Alaric Hathaway

Summer Hathaway was panicked.

Standing on the shoulder of Kittitas Highway holding her unconscious baby in one arm, she tossed things out of her van with the other in a desperate bid to attract attention.

Cars flew by, drivers seemingly unfazed by the scene unfolding on the side of the road. Then a stranger pulled over and uttered words Hathaway will never forget: "What can I do?"

The stranger was Kittitas Valley Healthcare's Sarah Martin, patient service representative by occupation, Good Samaritan by inclination.

It happened late on the afternoon of March 3.

Hathaway, who lives in Kittitas, was driving her then 15-month-old son Alaric to the emergency room at KVH Hospital. That day Alaric had come down with a rash and fever, the same symptoms he'd had before suffering a seizure that shut down his airway during a visit to California six months earlier. Hathaway's 19-year-old son, Triston McCowin, who has Down Syndrome, was riding in the back with Alaric when he told their mother Alaric was "sleeping."

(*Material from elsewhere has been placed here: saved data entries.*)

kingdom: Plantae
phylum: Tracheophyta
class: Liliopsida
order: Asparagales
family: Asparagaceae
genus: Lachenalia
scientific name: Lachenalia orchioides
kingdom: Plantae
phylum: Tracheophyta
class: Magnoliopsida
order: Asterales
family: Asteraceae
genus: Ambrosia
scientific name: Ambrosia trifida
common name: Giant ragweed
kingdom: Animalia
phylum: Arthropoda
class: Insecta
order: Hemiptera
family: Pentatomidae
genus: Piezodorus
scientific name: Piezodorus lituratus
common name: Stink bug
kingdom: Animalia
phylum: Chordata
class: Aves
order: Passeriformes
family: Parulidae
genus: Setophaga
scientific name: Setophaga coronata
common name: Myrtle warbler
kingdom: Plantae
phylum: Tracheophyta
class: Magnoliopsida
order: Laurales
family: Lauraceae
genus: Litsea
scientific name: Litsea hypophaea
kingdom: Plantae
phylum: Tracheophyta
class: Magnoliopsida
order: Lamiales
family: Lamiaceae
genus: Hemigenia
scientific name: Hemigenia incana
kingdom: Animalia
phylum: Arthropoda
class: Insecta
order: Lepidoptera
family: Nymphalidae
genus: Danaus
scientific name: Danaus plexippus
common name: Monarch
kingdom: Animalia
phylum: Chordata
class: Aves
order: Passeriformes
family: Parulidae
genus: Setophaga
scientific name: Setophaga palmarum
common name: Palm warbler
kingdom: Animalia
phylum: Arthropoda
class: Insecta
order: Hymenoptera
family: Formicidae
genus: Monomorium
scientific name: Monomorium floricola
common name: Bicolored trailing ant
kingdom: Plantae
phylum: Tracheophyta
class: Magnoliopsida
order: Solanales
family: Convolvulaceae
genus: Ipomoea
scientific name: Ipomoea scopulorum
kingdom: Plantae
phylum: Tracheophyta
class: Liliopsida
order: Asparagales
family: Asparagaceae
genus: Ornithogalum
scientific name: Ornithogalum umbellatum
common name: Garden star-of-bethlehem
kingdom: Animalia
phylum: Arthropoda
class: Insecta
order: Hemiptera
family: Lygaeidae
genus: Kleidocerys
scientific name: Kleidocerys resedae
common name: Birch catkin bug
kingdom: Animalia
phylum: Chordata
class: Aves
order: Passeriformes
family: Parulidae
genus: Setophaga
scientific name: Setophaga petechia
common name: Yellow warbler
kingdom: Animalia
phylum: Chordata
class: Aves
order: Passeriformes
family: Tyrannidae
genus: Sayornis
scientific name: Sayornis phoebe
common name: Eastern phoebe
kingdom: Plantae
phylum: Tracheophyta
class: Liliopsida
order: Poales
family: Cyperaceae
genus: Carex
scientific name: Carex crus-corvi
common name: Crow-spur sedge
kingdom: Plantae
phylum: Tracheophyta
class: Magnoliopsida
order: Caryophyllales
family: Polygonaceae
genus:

"I heard the baby gasping for breath," Hathaway recalls. "I pulled over. I called 911."

Enter Martin.

"As I drove by I saw Summer just throw the stroller out," she recalls. "She was moving really fast. I just knew something was wrong. It was a gut feeling. My mom has always told us, since we were little, trust your gut - it's usually right.

"I knew there was no way I could drive by and keep going and be OK with it. It would have haunted me if I could have helped and didn't."

So Martin turned around at the No. 6 Road and came back around. Neither a nurse nor a doctor, Martin didn't know what she could do. So she did what for her comes naturally: She opened her arms and her heart.

Standing on the side of that road as vehicles rushed by, she held Alaric and talked to him.

When the paramedics arrived to transport Alaric to KVH Hospital, she offered to drive Hathaway's van, an offer a grateful Hathaway declined. "Once I handed him off to the paramedics I was calmer," says Hathaway, who continued on to the hospital with Triston.

And Martin?

Calm and determined to do whatever was needed when she stopped, emotion overwhelmed her when she went back to her car. "I just broke down in tears. I just wanted to hug my boys," says Martin, the mother of two young sons.

As for Alaric, he was treated in the KVH Emergency Department, then airlifted a couple of hours later to Children's Hospital in Seattle.

"The KVH emergency department was amazing," Hathaway says. "The staff communicated with us and really showed they cared. They were taking care of us as well as Alaric."

Since that day Alaric, whose parents call him the "miracle baby" they were told they would never have, has been in and out of Children's.

Diagnosed with Chiari malformation, a condition in which the brain tissue extends into the spinal column, he may be headed for surgery. He's also been diagnosed with epilepsy after another seizure in early April while in Seattle.

In the midst of dealing with the challenges Alaric faces, Hathaway says she will never forget Martin's kindness. "I had a half-naked, unconscious baby in my arms and everybody was just going by," she says, her voice emotional. "I think I would have been out of my mind if Sarah hadn't stopped."